Die Jungs bei der Arbeit: Karl Urban, Tomer Capon, Laz Alonso und Jack Quaid (von links) Foto: Amazon

„Preacher“ war gestern. Mit „The Boys“ startet Amazon eine weitere fiese Serie nach einem Comic von Garth Ennis. Sie erzählt von Normalos, die sich mit Superhelden anlegen – und ist nichts für Menschen mit empfindlichem Magen.

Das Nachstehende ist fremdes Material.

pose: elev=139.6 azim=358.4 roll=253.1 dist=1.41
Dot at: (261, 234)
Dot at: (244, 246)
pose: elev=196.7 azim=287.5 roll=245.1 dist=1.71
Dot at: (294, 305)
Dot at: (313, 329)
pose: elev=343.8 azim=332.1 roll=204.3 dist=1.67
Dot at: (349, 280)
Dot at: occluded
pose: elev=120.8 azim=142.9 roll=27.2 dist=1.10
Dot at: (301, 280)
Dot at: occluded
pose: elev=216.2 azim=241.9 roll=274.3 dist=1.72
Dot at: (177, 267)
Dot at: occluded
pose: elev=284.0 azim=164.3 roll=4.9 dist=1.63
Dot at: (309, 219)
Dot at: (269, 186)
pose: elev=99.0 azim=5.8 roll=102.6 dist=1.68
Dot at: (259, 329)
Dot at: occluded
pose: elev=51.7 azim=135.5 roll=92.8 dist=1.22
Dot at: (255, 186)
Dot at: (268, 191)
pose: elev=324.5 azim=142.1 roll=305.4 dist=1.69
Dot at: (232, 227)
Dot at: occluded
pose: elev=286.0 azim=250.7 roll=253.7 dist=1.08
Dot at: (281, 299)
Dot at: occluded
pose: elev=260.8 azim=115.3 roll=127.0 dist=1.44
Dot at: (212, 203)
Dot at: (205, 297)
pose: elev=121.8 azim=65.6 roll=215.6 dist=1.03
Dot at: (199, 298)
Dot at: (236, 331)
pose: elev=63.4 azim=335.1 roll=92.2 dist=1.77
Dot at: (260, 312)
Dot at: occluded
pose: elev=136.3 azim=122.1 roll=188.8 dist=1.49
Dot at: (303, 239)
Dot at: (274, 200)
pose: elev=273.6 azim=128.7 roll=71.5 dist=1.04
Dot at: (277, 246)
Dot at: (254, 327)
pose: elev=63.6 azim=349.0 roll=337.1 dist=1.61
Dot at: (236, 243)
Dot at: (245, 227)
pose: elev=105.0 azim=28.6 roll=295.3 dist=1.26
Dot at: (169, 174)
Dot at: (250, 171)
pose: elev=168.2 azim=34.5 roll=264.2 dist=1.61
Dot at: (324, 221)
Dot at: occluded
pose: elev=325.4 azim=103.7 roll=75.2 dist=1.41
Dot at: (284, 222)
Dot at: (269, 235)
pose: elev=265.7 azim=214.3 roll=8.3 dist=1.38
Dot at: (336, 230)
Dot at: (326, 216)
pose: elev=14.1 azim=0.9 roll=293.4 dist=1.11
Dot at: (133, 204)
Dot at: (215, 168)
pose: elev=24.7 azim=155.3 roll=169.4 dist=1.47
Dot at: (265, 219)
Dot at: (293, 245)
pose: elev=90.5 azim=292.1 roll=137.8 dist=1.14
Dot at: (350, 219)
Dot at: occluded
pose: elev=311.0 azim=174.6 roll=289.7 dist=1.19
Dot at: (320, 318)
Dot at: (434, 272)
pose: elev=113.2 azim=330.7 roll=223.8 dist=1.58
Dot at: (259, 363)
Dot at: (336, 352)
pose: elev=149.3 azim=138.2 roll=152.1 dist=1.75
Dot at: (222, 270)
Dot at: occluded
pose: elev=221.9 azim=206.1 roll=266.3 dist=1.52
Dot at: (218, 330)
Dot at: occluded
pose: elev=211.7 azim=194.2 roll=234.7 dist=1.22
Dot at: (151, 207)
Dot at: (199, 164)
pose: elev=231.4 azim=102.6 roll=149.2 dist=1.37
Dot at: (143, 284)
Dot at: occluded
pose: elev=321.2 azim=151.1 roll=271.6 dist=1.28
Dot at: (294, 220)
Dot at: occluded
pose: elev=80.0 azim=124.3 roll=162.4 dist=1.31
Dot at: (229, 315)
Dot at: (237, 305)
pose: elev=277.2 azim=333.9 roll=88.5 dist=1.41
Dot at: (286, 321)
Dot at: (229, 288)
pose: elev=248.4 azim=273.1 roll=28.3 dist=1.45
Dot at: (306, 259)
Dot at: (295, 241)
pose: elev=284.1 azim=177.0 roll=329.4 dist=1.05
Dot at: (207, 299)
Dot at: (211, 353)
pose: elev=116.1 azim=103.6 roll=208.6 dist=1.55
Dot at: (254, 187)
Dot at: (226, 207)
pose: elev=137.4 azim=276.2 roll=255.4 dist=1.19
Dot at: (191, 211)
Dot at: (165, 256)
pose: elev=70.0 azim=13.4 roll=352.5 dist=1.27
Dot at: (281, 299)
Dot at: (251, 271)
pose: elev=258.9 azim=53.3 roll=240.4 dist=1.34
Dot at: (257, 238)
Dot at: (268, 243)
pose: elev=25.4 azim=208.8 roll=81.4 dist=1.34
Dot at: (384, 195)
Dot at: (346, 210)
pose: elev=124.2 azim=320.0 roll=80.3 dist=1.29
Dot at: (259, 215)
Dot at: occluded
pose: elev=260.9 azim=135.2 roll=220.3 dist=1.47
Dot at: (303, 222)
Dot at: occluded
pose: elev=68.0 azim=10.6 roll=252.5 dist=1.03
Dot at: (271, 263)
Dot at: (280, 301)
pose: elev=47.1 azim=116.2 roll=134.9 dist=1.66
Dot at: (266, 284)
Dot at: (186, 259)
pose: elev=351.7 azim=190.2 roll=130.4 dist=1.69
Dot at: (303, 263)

Stuttgart - Sie sind superstark, superschnell, können fliegen, ihre Körper grotesk verbiegen, sich unsichtbar machen, und mit Blicken töten. Wenn es darum geht, all die Superkräfte aufzuzählen, die die kostümierten Helden aus Comicheften im Angebot haben, wird eine ihrer wichtigsten aber gerne vergessen: Sie alle sind Goldesel, haben die Fähigkeit zur unendlichen Geldvermehrung.

Das gilt im wirklichen Leben – das Marvel-Superheldenspektakel „Avengers: Endgame“ hat gerade 2,79 Milliarden Dollar (2,4 Milliarden Euro) eingespielt und ist damit der erfolgreichste Film aller Zeiten. Und das gilt in der Welt, in der die TV-Serie „The Boys“ spielt, die seit Freitag bei Amazon Prime verfügbar ist. In der Welt von „The Boys“ heißen die Superhelden nicht Iron Man, Black Widow oder Captain America, sondern Homelander, Queen Maeve oder The Deep, und sie sind alle bei einem Konzern namens Vought unter Vertrag. Der verdient sein Geld zum einen damit, dass er Superhelden auf Verbrecherjagd schickt oder für Militäreinsätze verleiht, und zum anderen, indem er sie als Markenartikel verhökert, mit Filmen, Comics und Merchandising Milliardenumsätze generiert.

Jede Menge Kollateralschäden bei Superheldeneinsätzen

Wie jeder andere Global Player ist der Vought-Konzern mehr an Gewinnmaximierung als am Weltfrieden interessiert. Wenn sich die Firmenhelden im Hauptquartier treffen, geht es nicht um den neuesten Superschurken oder eine Bedrohung aus dem Weltall, sondern darum, wie man den bösen Raubkopierern das Handwerk legen und damit die Firmenbilanzen aufbessern kann. Wie beim Profifußball verkauft der Konzern seine Leistungsträger an den Meistbietenden – zum Beispiel an Städte mit hoher Kriminalitätsrate („Aber Sie müssen sich schnell entscheiden, Atlantic City ist auch interessiert!“). Und weil Negativschlagzeilen dem Umsatz schaden, setzt das Unternehmen alles dran, dass niemand von dieser seltsamen Droge namens Compound V oder all den Kollateralschäden bei Superheldeneinsätzen erfährt.

Um zu wissen, dass die Storys von „The Boys“-Erfinder Garth Ennis nichts für Menschen mit einem empfindlichen Magen sind, muss man seine Comics gar nicht kennen. Es reicht schon, die Serie „Preacher“ gesehen zu haben, die ebenfalls auf einem Ennis-Comic beruht. „The Boys“ ist da nicht anders, erweist sich als schrilles, schwarzhumoriges Actiondrama, das vor Splatterszenen nicht zurückschreckt, während sich unter der Oberfläche eine subtile Satire versteckt.

Superhelden als Soziopathen

Es ist eine korrupte, kaltherzige, grausame Welt, in die einen „The Boys“ wirft, und es scheint dort eigentlich nur zwei Menschen zu geben, die das Herz am rechten Fleck haben. Der eine ist Hughie Campbell (Jack Quaid), der nette Nerd von nebenan, der mitansehen muss, wie seine Freundin Robin buchstäblich in tausend Teile zerbröselt, weil sie dem schnellstem Mann der Welt im Weg steht. Hughie lässt sich von Billy Butcher (Karl Urban) überreden, sich auf einen Rachefeldzug zu begeben und sich der Anti-Superhelden-Truppe anzuschließen. Die andere ist Annie January (Erin Moriarty), ein frommes Mädchen aus Idaho, das hart daran arbeitet, eine Superheldin zu werden, und davon träumt, die Welt zu retten.

Als sie aber einen Vertrag bei Vought unterschreibt und unter dem Namen Starlight ins Heldenteam aufgenommen wird, erfährt sie die bittere Wahrheit: Der Mann, der unter Wasser atmen kann, zwingt sie zu sexuellen Gefälligkeiten, der Mann, der sich unsichtbar machen kann, lauert ihr in der Firmentoilette auf, und die Konzernleitung verpasst ihr bald schon ein neues Kostüm, weil das alte nicht aufreizend genug ist.

Verfügbarkeit: Alle acht Episoden der ersten Staffel sind bei Amazon Prime abrufbar.